Fraunhofer IIS - The focus of this tech blog is on SoC FPGAs. These are system-on-a-chip solutions that integrate programmable hardware structures of an FPGA alongside processor cores that are often based on ARM technology. Typically, part of these FPGA structures can be used to implement hardware accelerators. These reduce the load on the software running on the integrated processor and lead to faster results. The question arises as to whether energy can be saved by using these hardware structures?
The term hardware virtualization is not yet familiar. This type of virtualization presupposes that hardware can be changed during operation. FPGAs that can be partially reconfigured during operation support this process well. With this type of virtualization, a software container contains programming information for various hardware structures in addition to software components. These are loaded into selected areas of the FPGA as required. It should be noted that this is not a pure hardware solution. A co-processor requires a proxy in software that supplies the hardware with data and retrieves the result of the calculation.
An application interface to the FPGA is required for HW virtualization. This API can be used by the processor to program sub-areas within the FPGA or to transfer and read data to the hardware structure. Furthermore, an interface between the software in the container and the FPGA API is used.

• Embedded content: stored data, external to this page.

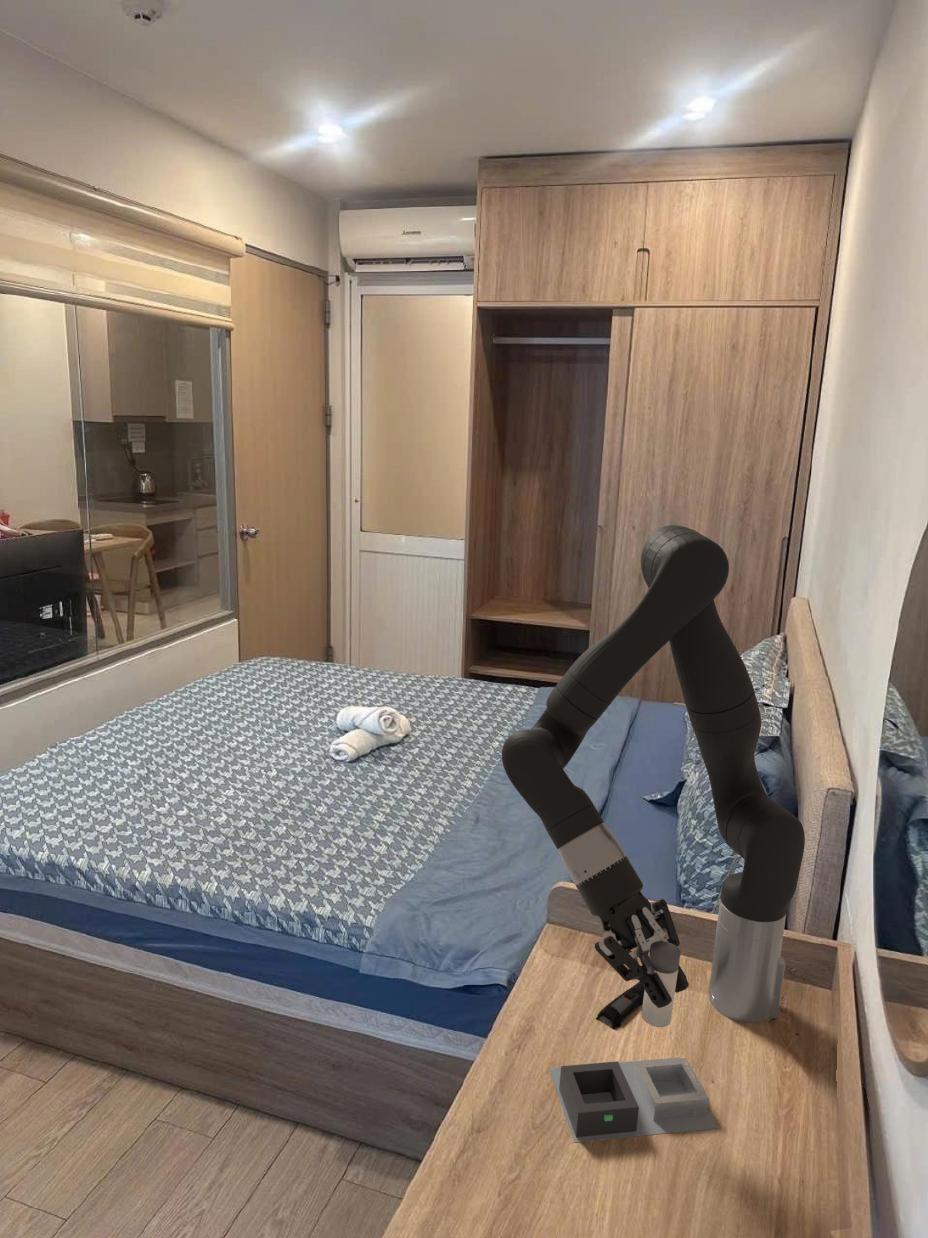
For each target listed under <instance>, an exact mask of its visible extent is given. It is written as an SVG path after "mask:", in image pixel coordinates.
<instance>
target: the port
mask: <svg viewBox="0 0 928 1238" xmlns="http://www.w3.org/2000/svg"><path fill="white" fill-rule="evenodd" d="M619 1063H620V1062H619V1061H618V1060H617V1061H606V1062H595V1063H593V1062H592V1063H584V1064H583V1063H582V1064H581V1063H580V1064H572V1065H561V1066H560V1068H561V1073H560V1086H559V1090H560V1093H561V1096H562V1099H563V1102H564V1104H565V1107H566V1110H567V1113H568V1116H569V1119H570V1122H571V1124H572V1127H573V1130H574V1133H575V1136H576V1137H584V1136H594V1135H604V1134H614V1133H624V1132H634V1131H636V1130H637V1120H638V1111H639V1106H638V1104H637V1102H636V1100H635V1097H634V1095H633V1093H632V1091H631V1089H630V1087H629V1084H628V1082H627V1080H626V1078H625V1076H624V1073H623V1071H622V1069H621V1067H620V1065H619ZM606 1092H610V1094H611V1096H612V1098H613V1102H602V1103H592V1104H585V1103H584V1101H583V1098H582V1095H584V1094H595V1093H606Z"/></svg>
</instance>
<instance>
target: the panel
mask: <svg viewBox="0 0 928 1238" xmlns="http://www.w3.org/2000/svg"><path fill="white" fill-rule="evenodd" d="M679 1058H681V1057H680V1056H678V1057H669V1058H657V1059H655V1058H654V1059H646V1060H635V1061H633V1060H632V1061H621V1062H619V1065H620V1067H621V1069H622V1071H623V1073H624V1076H625V1078H626V1080H627V1082H628V1084H629V1087H630V1089H631V1091H632V1093H633V1095H634V1097H635V1100H636V1102H637V1104H638V1106H639V1111H638V1120H637V1130H636V1131H634V1132H624V1133H614V1134H604V1135H594V1136H584V1137H576V1136H575V1133H574V1130H573V1127H572V1124H571V1122H570V1119H569V1116H568V1113H567V1110H566V1107H565V1104H564V1102H563V1099H562V1096H561V1093H560V1090H559V1086H560V1073H561V1067H551V1068H548V1070H549V1073H550V1076H551V1079H552V1082H553V1086H554V1087H555V1090H556V1093H557V1096H558V1100H559V1102H560V1105H561V1108H562V1110H563V1113H564V1117H565V1120H566V1123H567V1125H568V1128H569V1130H570V1134H571V1137H572V1140H573V1142H574V1143H575V1144H576V1143H583V1142H584V1143H587V1142H593V1141H594V1142H595V1141H596V1142H597V1141H604V1140H614V1139H624V1138H635V1137H644V1136H652V1135H653V1136H655V1135H664V1134H674V1133H675V1134H676V1133H684V1132H694V1131H703V1130H712V1129H713V1130H714V1129H720V1127H719V1125H718V1123H717V1121H716V1119H715V1117H714V1116H713V1114H712V1113H711V1110H710V1109H709V1108H708V1109H707V1116H696V1117H686V1118H676V1119H666V1120H656V1121H653V1119H652V1117H651V1114H650V1112H649V1110H648V1108H647V1106H646V1104H645V1102H644V1099H643V1097H642V1095H641V1093H640V1091H639V1089H638V1087H637V1085H636V1082H635V1080H634V1071H635V1062H644V1061H656V1060H668V1059H679ZM653 1084H654V1086H655V1088H656V1090H657V1092H658V1094H659V1096H660V1097H662V1096H673V1095H684V1094H687V1093H686V1091H685V1089H684V1087H683V1085H682V1083H681V1081H680V1080H678V1081H667V1082H656V1083H653ZM582 1098H583V1101H584V1103H585V1104H592V1103H602V1102H613V1098H612V1096H611V1094H610V1092H606V1093H595V1094H584V1095H582Z"/></svg>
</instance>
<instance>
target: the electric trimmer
mask: <svg viewBox="0 0 928 1238" xmlns="http://www.w3.org/2000/svg"><path fill="white" fill-rule="evenodd" d="M644 991H645V989H644V987H643V985H642V984H641V982H640V981H639V980H638V982H637V983H635V984H634V985H633V986H632V987H630V988H628V989H626V990H625V991H623V992H622V993H621V994H620V995H618V996H616V998H614V999H613V1000H612V1001H610V1002H609V1003H607V1005H605V1006H604V1007H603V1008H602V1009H600V1011H599V1012H598V1014H597V1016H596V1018H595V1020H596V1021H598V1022H600V1023H602V1024H604V1025H606V1026H607V1027H609V1028H610V1029H612V1030H614V1031H615V1030H616V1029H617V1028H618V1029H619V1028H621V1026H622V1023H623V1022H624V1021H625V1019H626V1018H627V1017H628V1016H629V1015H630V1014H631V1013H633V1012H634V1011H635V1010H636V1009H638V1008H639V1007H641V1006H643V998H644Z"/></svg>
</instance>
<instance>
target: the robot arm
mask: <svg viewBox="0 0 928 1238" xmlns="http://www.w3.org/2000/svg"><path fill="white" fill-rule="evenodd" d="M729 563H730V562H729V558H728V557H727V554H726V553H725V551H724V549H723V548H722V547H721V546H720V545H719V544H718V543H717V542H715V541H713V540H712V539H710V538H708V537H707V536H705V535H703V534H701V533H700V532H698V531H696V530H694V529H692V528H690V527H687V526H682V525H676V524H675V525H674V524H673V525H672V524H671V525H664V526H662V527H659V528H657V529H656V530H655V531H654V532H653V533H652V534H650V536H649V537H648V538H647V539H646V541H645V543H644V544H643V548H642V551H641V555H640V569H641V574H642V577H643V580H644V582H645V584H646V586H647V588H648V589H647V591H646V592H645V594H644V595H643V597H642V599H641V600H640V602H639V603H638V604H637V605H636V607H635V608H634V609H633V610H632V612H631V613H630V614H629V615H628V616H627V617H626V618H625V619H623V620H622V621H621V622H620V623H619V624H618V625H617V626H616V627H614V629H612V630H610V632H608V633H607V634H605V635H604V636H603V637H601V638H599V640H597V641H596V642H594V644H592V645H590V647H588V648H587V649H586V650H585V651H584V652H583V653H581V655H580V656H579V657H578V658H577V659H576V660H575V661H574V662H573V663H572V665H571V666H570V667H569V668H568V670H567V671H566V672H565V674H564V675H563V676H562V678H561V679H560V680H559V681H558V682H557V683H556V685H555V686H554V687H553V689H552V690H551V692H550V693H549V694H548V697H547V699H546V709H545V710H544V711H543V713H542V714H541V715H540V717H539V718H538V720H537V721H536V723H534V725H533V726H531V728H530V729H521V730H518V731H516V732H514V733H512V734H511V735H509V736H508V737H507V738H506V740H505V741H504V742H503V743H504V744H503V746H502V749H501V761H502V767H503V769H504V772H505V774H506V775H507V777H508V779H509V781H510V782H511V784H512V786H513V787H514V789H516V791H517V792H518V794H519V795H520V796H521V797H522V798H523V800H524V801H525V802H526V804H527V805H528V806H529V807H530V808H531V810H532V811H533V812H534V813H535V814H536V815H537V816H538V817H539V819H540V820H541V823H542V825H543V827H544V828H545V830H546V832H547V833H548V835H549V837H550V839H551V841H552V842H553V843H554V846H555V847H556V849H557V851H558V854H559V855H560V858H561V860H562V863H563V866H564V868H565V870H566V872H567V873H568V875H569V877H570V879H571V880H572V882H573V884H574V885H575V887H576V889H577V891H578V893H579V894H580V896H581V898H582V901H584V903H585V905H586V906H587V908H588V911H589V912H590V914H591V915H592V916H595V917H598V918H599V919H600V921H601V924H602V925H601V926H602V929H603V932H604V933H603V935H602V938H601V939H600V940H599V941H597V942H595V943H594V949H595V951H596V952H597V953H598V954H599V955H600V956H601V957H602V959H604V960H605V961H606V962H607V963H608V965H610V967H611V968H612V969H614V971H615V972H616V973H617V974H618V975H619V976H620V977H621V978H622V979H623V980H624V981H625V982H630V981H634V980H637V981H638V982H639V981H640V982H641V984H642V985H643V987H644V989H645V991H646V992H647V994H648V996H649V997H650V1000H651V1001H652V1003H653V1004H654V1005H656V1006H657V1007H658V1008H662V1007H664V1006H667V1005H668V1004H670V1003H671V1002H672V998H671V996H670V995H669V993H668V991H667V989H666V988H665V986H664V984H663V983H662V981H661V979H660V977H659V976H658V974H657V973H656V972H655V973H654V968H653V965H652V963H651V960H650V958H649V953H650V946H651V944H652V943H653V942H656V941H666V942H669V943H672V944H674V945H675V946H677V947H679V946H680V944H681V943H680V939H679V936H678V933H677V930H676V926H675V925H674V921H673V917H672V914H671V912H670V909H669V907H668V904H667V903H668V902H667V901H666V900H665V899H663V898H661V899H659V900H656V901H650V900H649V899H648V898H647V897H646V896H644V894H643V893H642V890H643V889H644V884H643V881H642V880H641V878H640V877H639V875H638V873H637V871H636V869H635V868H634V866H633V865H632V863H631V861H630V860H629V858H628V855H627V854H626V853H625V851H624V849H623V848H622V846H621V845H620V843H619V840H617V837H615V835H614V834H613V832H612V831H611V830H610V828H609V827H608V825H607V824H606V823H605V821H604V819H603V818H602V816H601V814H600V813H599V811H598V809H597V808H596V806H595V804H594V802H593V800H592V799H591V798H590V797H589V794H588V793H587V792H586V791H585V790H584V789H583V788H580V787H579V786H577V785H575V784H574V783H573V782H572V780H571V779H570V778H569V776H568V774H567V773H566V771H565V770H564V769H565V768H566V766H567V765H568V764H569V763H570V761H571V760H572V758H573V757H574V755H575V754H576V752H577V750H578V748H579V747H580V745H581V744H582V742H583V740H584V739H585V737H586V734H587V733H588V732H589V730H590V729H591V728H593V726H594V725H595V723H597V722H598V721H599V719H600V718H601V717H602V715H603V714H604V713H605V712H606V710H607V709H608V708H609V707H610V705H611V704H612V703H613V701H614V700H616V698H617V697H618V696H619V694H620V693H621V692H622V690H624V687H626V685H628V683H629V682H630V681H631V680H632V678H633V677H634V676H635V675H636V674H637V673H639V671H640V670H641V669H642V668H643V667H644V666H645V664H647V663H648V662H649V661H650V660H651V659H652V658H653V657H654V656H655V654H656V653H658V652H659V651H660V650H661V649H662V648H663V647H664V646H665V645H666V644H667V643H669V645H670V650H671V654H672V658H673V662H674V668H675V670H676V675H677V678H678V682H679V685H680V689H681V693H682V697H683V701H684V704H685V708H686V711H687V715H688V718H689V721H690V724H691V727H692V730H693V734H694V736H695V738H696V742H697V745H698V748H699V751H700V754H701V757H702V761H703V764H704V766H705V769H706V773H707V775H708V780H709V783H710V784H709V785H710V789H711V794H712V800H713V806H714V812H715V818H716V823H717V826H718V831H719V833H720V836H721V837H722V839H723V841H724V842H725V844H726V845H727V846H728V847H729V848H730V849H731V850H732V851H733V852H734V853H736V854H737V855H738V856H739V857H741V858H742V859H743V860H744V862H743V868H742V872H736V873H732V874H729V875H728V876H726V877H725V878H724V880H723V881H722V884H721V889H720V898H719V904H718V905H719V906H718V912H717V913H718V914H717V920H716V921H717V922H716V928H715V929H716V931H715V938H714V939H715V940H714V946H713V956H712V962H711V969H710V971H711V973H710V979H709V987H708V1000H709V1003H710V1004H711V1005H712V1007H713V1008H714V1009H715V1010H716V1011H717V1012H718V1013H720V1014H721V1015H723V1016H724V1017H726V1018H728V1019H730V1020H733V1021H736V1022H741V1023H744V1024H745V1023H746V1024H759V1023H762V1022H765V1021H766V1022H768V1023H769V1022H770V1021H771V1020H772V1019H778V1018H779V1010H780V1003H781V998H782V991H783V982H784V976H785V969H786V959H784V958H783V956H782V955H781V954H782V947H783V940H784V933H785V926H786V918H787V911H788V906H789V904H790V902H791V900H792V898H793V897H794V896H795V893H796V890H797V886H798V882H799V876H800V871H801V867H802V862H803V858H804V853H805V844H806V838H805V837H806V836H805V831H804V827H803V824H802V822H801V820H800V819H799V818H798V817H796V816H795V815H794V814H792V813H791V812H790V811H789V810H787V809H786V808H784V807H783V806H781V805H780V804H778V803H777V802H775V801H774V800H773V799H771V798H770V796H769V795H768V793H767V792H766V791H765V788H764V785H763V783H762V781H761V778H760V775H759V773H758V769H757V766H756V761H755V760H756V759H755V752H756V749H757V745H758V743H759V739H760V735H761V730H762V715H761V711H760V706H759V703H758V698H757V695H756V692H755V688H754V685H753V682H752V679H751V677H750V674H749V671H748V669H747V666H746V664H745V663H744V661H743V659H742V657H741V655H740V652H739V651H738V649H737V647H736V646H735V644H734V642H733V640H732V638H731V637H730V635H729V633H728V632H727V630H726V628H725V626H724V625H723V622H722V619H721V617H720V615H719V613H718V610H717V607H716V603H715V602H716V601H715V599H716V597H718V596H719V594H720V593H721V592H722V591H723V588H724V587H725V585H726V584H727V581H728V578H729V572H730V564H729ZM665 931H666V933H665ZM666 934H667V935H666ZM666 936H668V938H667V937H666ZM634 949H635V950H634ZM632 950H633V951H632ZM638 958H639V960H640V963H641V965H640V963H639V961H638ZM689 987H690V984H689V981H688V979H687V976H686V974H685V972H684V971H683V969H682V967H681V966H680V964H679V967H678V974H677V981H676V989H675V994H677V993H680V992H683V991H686V990H687V989H688V988H689Z"/></svg>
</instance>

The actual applications work in the virtualized container environment of the processor. When a container is started, a management software retrieves information as to whether sufficient space is available in one of the partial areas in the FPGA for the associated hardware implementation. If this is the case, the HW design is loaded into the FPGA. If there are not enough resources available, a software component with the same functionality stored in the container is started instead.
In order to evaluate the results of HW virtualization, a test design was created in the form of a neural network as a typical representative of a co-processor. Various implementations were then tested for their performance and energy efficiency. The results are shown in the diagram below.
The first two solutions in the diagram show two pure software implementations of the neural network: a non-optimized version written in the C programming language and a second version that uses optimized NEON code for ARM processors. The blue bars represent the execution speed, the red bars the energy consumption for the execution of the neural network over 10,000 complete runs, and the green bars the total energy consumption including the static energy consumption for each solution. Even the use of optimized C code leads to a significantly more energy-efficient and faster implementation. In comparison, the use of a hardware accelerator enables additional dynamic energy savings by a factor of 5.